What Happens in Your Current Example

Let's trace through your sync example:

// In example/sync/server.go
func (kv *KVStore) handlePartitionChange(partitionID string, copyFrom, copyTo []Node) {
    // This is called when partitions are reassigned
    
    // 1. Fetch data from old nodes
    for _, sourceNode := range copyFromNodes {
        url := fmt.Sprintf("http://%s/kv/migrate?partition=%s", sourceNode.IP, partitionID)
        // ... fetch data ...
    }
    
    // 2. Merge into local storage
    for key, value := range mergedData {
        kv.data[key] = value  // ⚠️ Simple overwrite!
    }
}

Problem: This only runs when partitions are reassigned, NOT on every rejoin!

Test Demonstrating the Problem

Let me create a test that shows the stale data issue:

#!/bin/bash
# test_stale_data.sh

# 1. Start 3 nodes
# 2. Write 100 keys (keys 1-100)
# 3. Kill node-3
# 4. Wait for removal
# 5. Write 50 MORE keys (keys 101-150) ← Node-3 doesn't have these!
# 6. Rejoin node-3
# 7. Try to read key 125 from node-3 ← WILL FAIL!
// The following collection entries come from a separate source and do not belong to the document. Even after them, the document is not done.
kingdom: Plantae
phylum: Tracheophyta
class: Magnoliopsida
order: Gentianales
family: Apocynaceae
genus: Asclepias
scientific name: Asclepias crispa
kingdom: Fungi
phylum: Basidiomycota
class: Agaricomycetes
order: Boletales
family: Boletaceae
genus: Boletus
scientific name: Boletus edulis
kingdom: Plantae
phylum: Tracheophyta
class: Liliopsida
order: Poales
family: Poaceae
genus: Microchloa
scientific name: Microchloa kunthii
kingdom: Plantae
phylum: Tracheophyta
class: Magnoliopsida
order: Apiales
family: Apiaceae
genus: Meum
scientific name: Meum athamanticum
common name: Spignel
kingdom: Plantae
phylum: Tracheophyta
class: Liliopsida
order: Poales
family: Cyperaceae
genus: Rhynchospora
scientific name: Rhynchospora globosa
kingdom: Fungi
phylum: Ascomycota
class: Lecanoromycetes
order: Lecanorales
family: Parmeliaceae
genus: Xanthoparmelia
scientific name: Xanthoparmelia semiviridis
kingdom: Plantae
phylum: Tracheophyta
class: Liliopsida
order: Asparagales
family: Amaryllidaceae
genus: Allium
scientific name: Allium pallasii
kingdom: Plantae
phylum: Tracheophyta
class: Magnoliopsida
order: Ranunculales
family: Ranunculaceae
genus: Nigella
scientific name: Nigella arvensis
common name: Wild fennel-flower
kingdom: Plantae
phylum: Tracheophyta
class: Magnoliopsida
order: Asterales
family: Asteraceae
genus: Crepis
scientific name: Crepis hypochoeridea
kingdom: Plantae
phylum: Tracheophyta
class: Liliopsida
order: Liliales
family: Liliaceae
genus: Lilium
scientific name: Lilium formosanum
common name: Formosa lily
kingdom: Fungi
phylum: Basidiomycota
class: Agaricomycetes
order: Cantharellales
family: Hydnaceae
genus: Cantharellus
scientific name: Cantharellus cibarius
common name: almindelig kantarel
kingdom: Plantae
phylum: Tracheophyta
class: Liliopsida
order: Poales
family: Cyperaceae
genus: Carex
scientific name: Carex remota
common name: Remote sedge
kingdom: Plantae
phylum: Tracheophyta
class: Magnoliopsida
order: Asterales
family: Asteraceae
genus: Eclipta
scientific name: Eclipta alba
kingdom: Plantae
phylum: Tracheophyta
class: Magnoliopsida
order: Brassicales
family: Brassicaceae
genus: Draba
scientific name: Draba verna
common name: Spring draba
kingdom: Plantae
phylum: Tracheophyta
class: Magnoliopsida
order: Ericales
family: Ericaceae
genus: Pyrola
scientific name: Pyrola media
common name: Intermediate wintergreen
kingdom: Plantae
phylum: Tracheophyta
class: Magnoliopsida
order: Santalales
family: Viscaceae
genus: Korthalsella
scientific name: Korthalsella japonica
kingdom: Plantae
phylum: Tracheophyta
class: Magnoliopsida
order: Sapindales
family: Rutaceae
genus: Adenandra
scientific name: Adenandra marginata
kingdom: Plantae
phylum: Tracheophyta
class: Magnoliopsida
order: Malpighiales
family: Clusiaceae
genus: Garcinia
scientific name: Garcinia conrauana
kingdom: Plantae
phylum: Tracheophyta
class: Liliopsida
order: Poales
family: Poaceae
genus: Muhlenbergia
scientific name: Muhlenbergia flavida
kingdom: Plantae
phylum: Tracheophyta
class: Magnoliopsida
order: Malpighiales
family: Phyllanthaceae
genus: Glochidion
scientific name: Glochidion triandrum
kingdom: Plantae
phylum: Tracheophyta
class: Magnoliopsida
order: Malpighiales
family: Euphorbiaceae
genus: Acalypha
Recommended Implementation

For your ClusterKit library, I recommend adding a sync helper that applications can use:

// In clusterkit.go
type SyncManager struct {
    ck *ClusterKit
}

// SyncPartition helps applications sync data for a partition
func (sm *SyncManager) SyncPartition(partitionID string, fetchFunc FetchDataFunc) error {
    // 1. Get replicas for this partition
    partition := sm.ck.GetPartition(partitionID)
    
    // 2. Determine which replica has the freshest data
    // 3. Call application's fetch function
    // 4. Return data to application for merging
    
    return nil
}

// Application uses it like:
ck.SyncManager().SyncPartition("partition-5", func(sourceNode Node) (map[string]string, error) {
    // Application-specific logic to fetch data
    return fetchFromNode(sourceNode)
})

Summary

Scenario ClusterKit Handles Application Must Handle
Node joins ✅ Add to cluster ✅ Fetch initial data
Node dies ✅ Remove from cluster ❌ Nothing
Node rejoins ✅ Update node info Sync stale data!
Partition moves ✅ Notify via hooks ✅ Copy data
Conflicting writes ❌ Not tracked Need to implement!

Bottom Line: ClusterKit tells you WHERE data should be, but YOU must implement HOW to sync it when nodes rejoin!